* Texto de leitura *

>>>

A pontinha de um rabo colorido se movendo como uma cobra no ar, no meio do mato, me faz lembrar a clássica fala do Piu-Piu sempre que se deparava com o Frajola: “Eu acho que vi um gatinho”. Nesse caso, a surpresa é ainda maior. Manobrando o Land Rover com extrema destreza no meio de altos arbustos como se estivesse sobre o asfalto, o guia Odumetse Modikwa (o popular OD) nos posiciona muito próximos, não de um, mas de dois leopardos! Um casal – e no momento mais íntimo, logo após o nascer do Sol. A cena dura quase três minutos.
Começa com o macho e a fêmea deitados lado a lado, como se posassem para um pintor. Eles são maravilhosos – a padronagem dos pelos reluz. Em seguida, ele parte para cima e acontece a cópula – ele dando umas mordidinhas na orelha dela. Até que se põe em pé, quer dizer, de quatro, satisfeito. A fêmea, no entanto, demonstra que quer continuar. Faz um charme danado, se joga para cima do gatão, bate a parte traseira do corpo na cara do parceiro, que decide retomar o romance. Quando os dois se mostram felizes, a fêmea fica estirada na relva e o macho sai andando, passa rente de onde estou sentado na Land e some no mato, sem dar a mínima bola para o 4×4 com seis pessoas em êxtase.
Leia também
O flagra acontece a poucas centenas de metros da suíte onde me hospedo no lodge Chitabe (oito acomodações), localizado no Delta do Okawango, o melhor palco para admirar o incomparável espetáculo da vida animal na África (16 mil quilômetros quadrados; cerca de 122 espécies de mamíferos e 400 de pássaros). Estamos em Botsuana, no centro-sul do continente, país pouco maior do que a França, cercado por Namíbia, Zâmbia, Zimbábue e África do Sul. Chitabe é uma das 60 propriedades que a empresa Wilderness possui em oito países do continente.
Sinônimo de exclusividade e de conservação, a marca protege mais de 2,3 milhões de hectares de áreas selvagens – e traçou a meta ousada de dobrar tal área até 2030. Com uma população de 2,5 milhões de habitantes e a liderança mundial na produção de diamantes, Botsuana tem um papel importante na evolução dos trabalhos da Wilderness – foi aqui que o grupo inaugurou sua primeira operação, em 1983. Para celebrar os 40 anos de história e mostrar outras frentes de atuação – que vão muito além de safáris incríveis sem carros de outras empresas por perto –, a Wilderness convidou cinco jornalistas do mundo para uma semana épica em três lodges: Chitabe, DumaTau e Vumbura Plains. A Forbes representou o Brasil.

<<<

* Itens fornecidos *
>>>

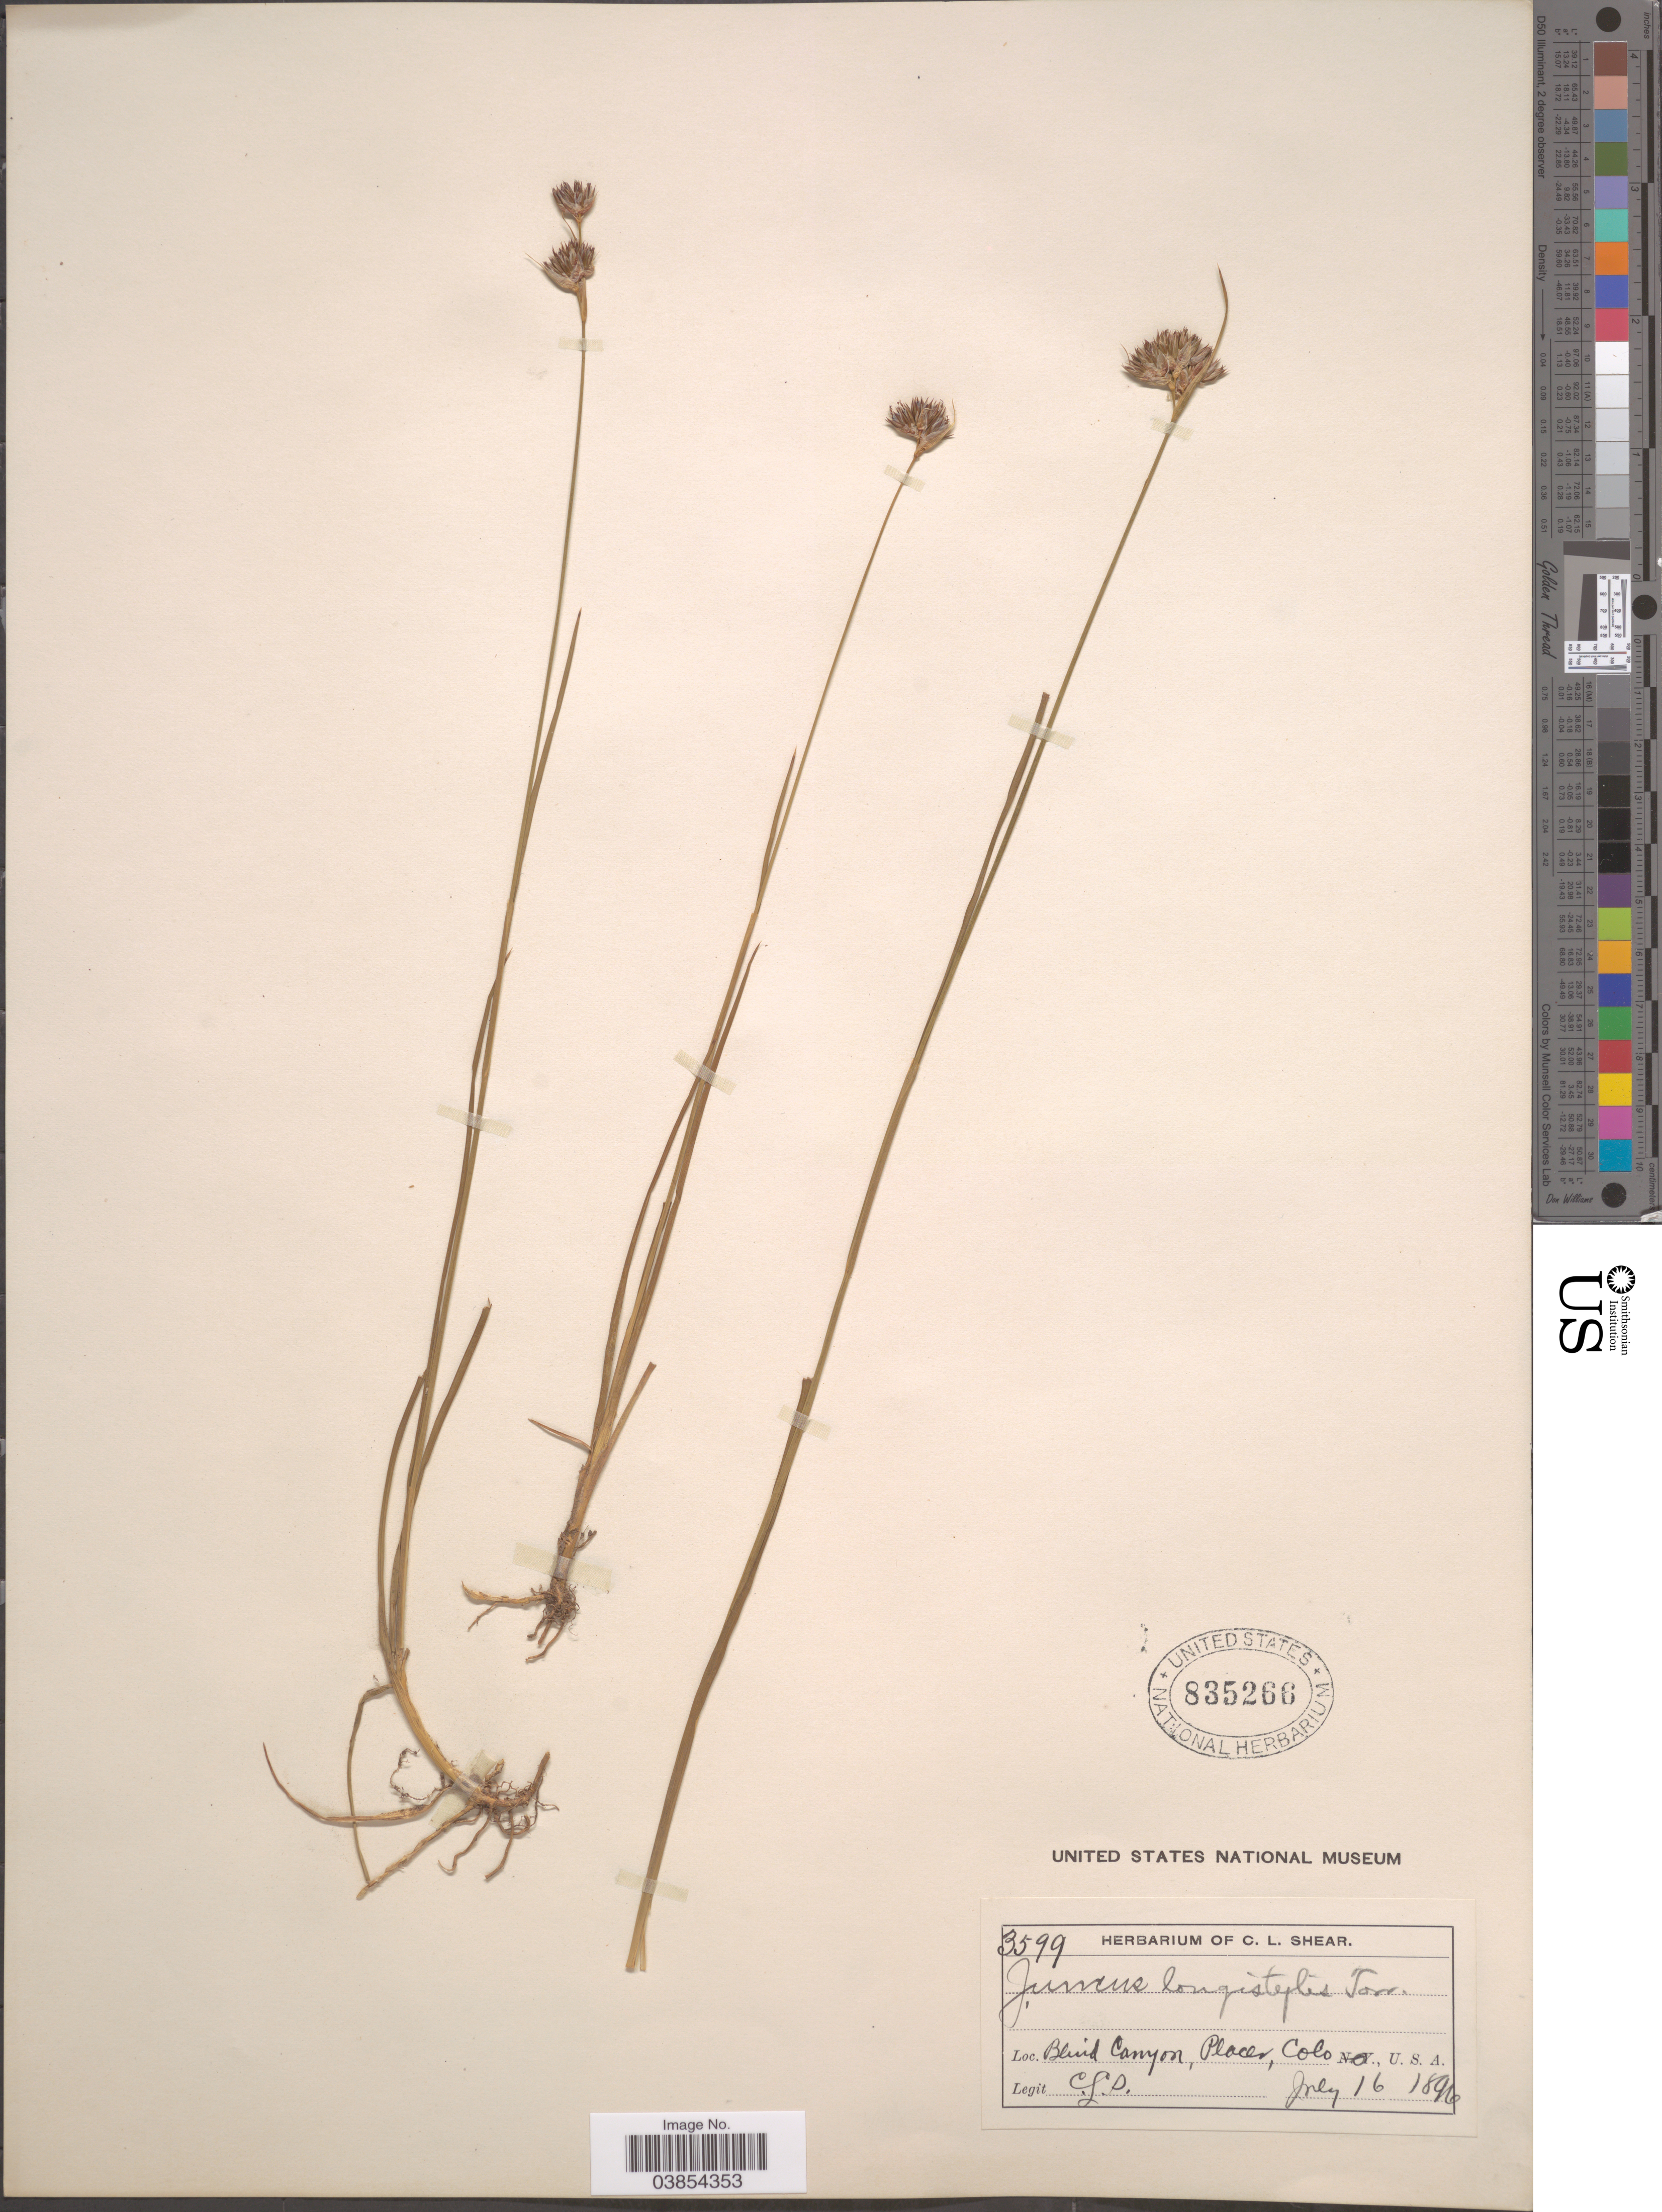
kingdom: Plantae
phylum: Tracheophyta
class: Liliopsida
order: Poales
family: Juncaceae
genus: Juncus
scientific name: Juncus longistylis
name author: Torr.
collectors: C. L. Shear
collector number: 3599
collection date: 1896-07-16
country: United States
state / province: Colorado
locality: Blind Canyon, Placer.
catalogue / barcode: US 835266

<<<

* Tarefa proposta *
No texto sobre o safári em Botsuana, em que ano a Wilderness inaugurou sua primeira operação? Os itens são um material à parte, independente do texto.

* Resposta escrita *
A Wilderness inaugurou sua primeira operação em 1983, em Botsuana.